Wat Phan Tao – the only wooden temple in Chiang Mai. It may not seem as impressive as other temples but look closely at the details and you’ll see its beauty.
Chedi Luang – I discovered this temple by accident. I was cycling along the back streets and saw tourists walking up a side street. Curiosity got the better of me so I followed along to see what they were up to. At the end of the street was the stunning Chedi Luang, the largest temple in Chiang Mai.
Remember to show respect at all of the temples by having your shoulders and knees covered. I’d cringe every time I saw women in tiny shorts and tank tops walking right by sights that asked them to cover up. Please don’t be that tourist – see tips at end of this article if you are unsure of dress etiquette.
With its affordable living, fantastic food and great culture Chiang Mai has become a welcome place for many digital nomads to call home. More and more co-working spaces are opening up, which can be wonderful places to meet other nomads.
What’s your experience of Chiang Mai?
BIO – Andrea Jordan puts her business in her backpack and house sits as she travels and volunteers in animal shelters along the way. A free-spirited business strategist, writer and photographer, she helps ideas people free up their time so they can run their business with less stress, by organising and systemising their work. More at https://www.learndiscoverbefree.com
Cultural Considerations When in Thailand
(Courtesy of Scoot In-flight Magazine)
The Royal Family – The Thai Royal Family is revered and there can be no worse “faux pas” than to joke about any Royal Family member.
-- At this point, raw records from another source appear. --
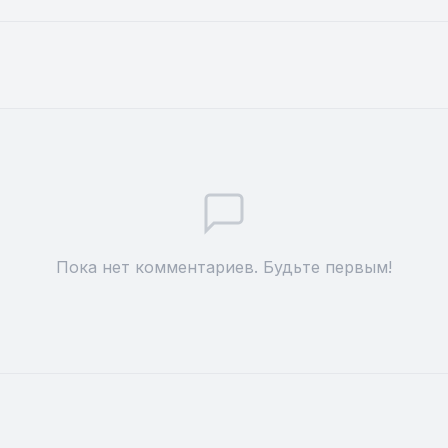
Пока нет комментариев. Будьте первым!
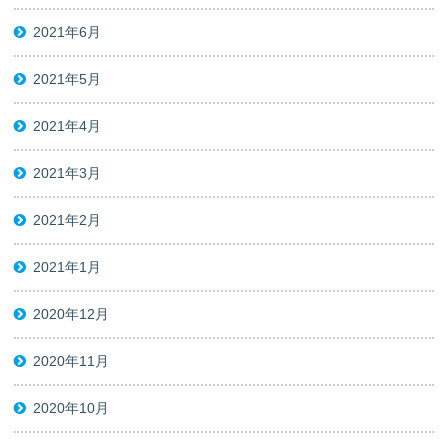
2021年6月
2021年5月
2021年4月
2021年3月
2021年2月
2021年1月
2020年12月
2020年11月
2020年10月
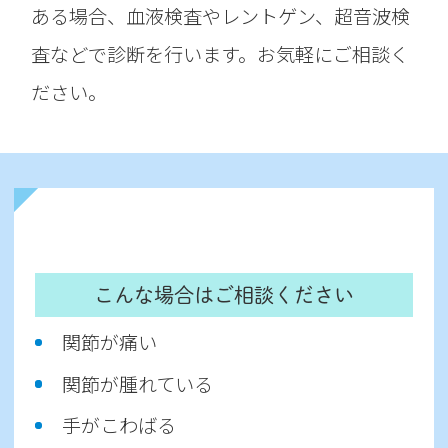
ある場合、血液検査やレントゲン、超音波検
査などで診断を行います。お気軽にご相談く
ださい。
こんな場合はご相談ください
関節が痛い
関節が腫れている
手がこわばる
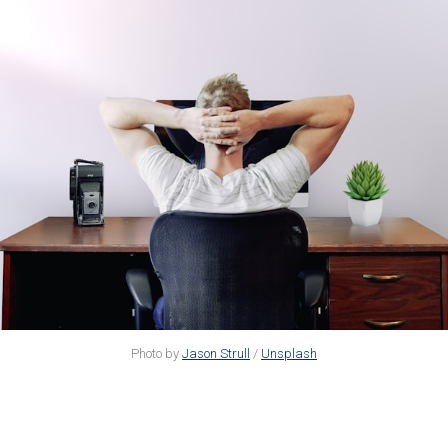
Photo by
Jason Strull
/
Unsplash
Be respectful at all times and you’ll be fine, but it has been known for some to end up in jail for “uncivil remarks”. Common sense prevails on this one!
Temples – Ladies should always cover cleavage and shoulders, and wear trousers or skirts that cover the knees. Women should NEVER touch or hand anything directly to a monk.
Dress – It’s a little ironic that one of the countries with the most beautiful beaches and long hot days, is also very conservative when it comes to dressing. The predominantly Muslim population in the south can be easily offended by travelers and tourists wandering into shops and restaurants scantily clad, or worse still, in beach wear.
Haggling and Bargaining – Totally expected, but in a “softly-softly” manner. Smile, ask for the best price and don’t ever be aggressive. Keep calm and don’t lose your temper.
The Head – is considered the most sacred part of the body, so avoid touching a Thai person’s head and don’t ruffle the hair of a little kid.
Smile – Thailand is “the land of smiles” and it’s an important part of the culture and greeting. So when you meet a Thai person, smile, be calm, never lose your cool and accept what you are offered with grace. If you don’t like something, carefully decline … while smiling!
Kissing in public – public displays of affection are a big no-no all over Thailand.
Feet – For Buddhists, the feet are seen as the lowest part of the body, both literally and figuratively. Never point your feed at a Thai person, monk or statue of Buddha. Sit with feet under your knees, or sit cross-legged.
Shoes – Remove your shoes whenever entering an indoor space. Resorts may be an exception, but always take off your shoes when entering a temple or a Thai person’s home. Remember this too when staying in Thai run Airbnbs.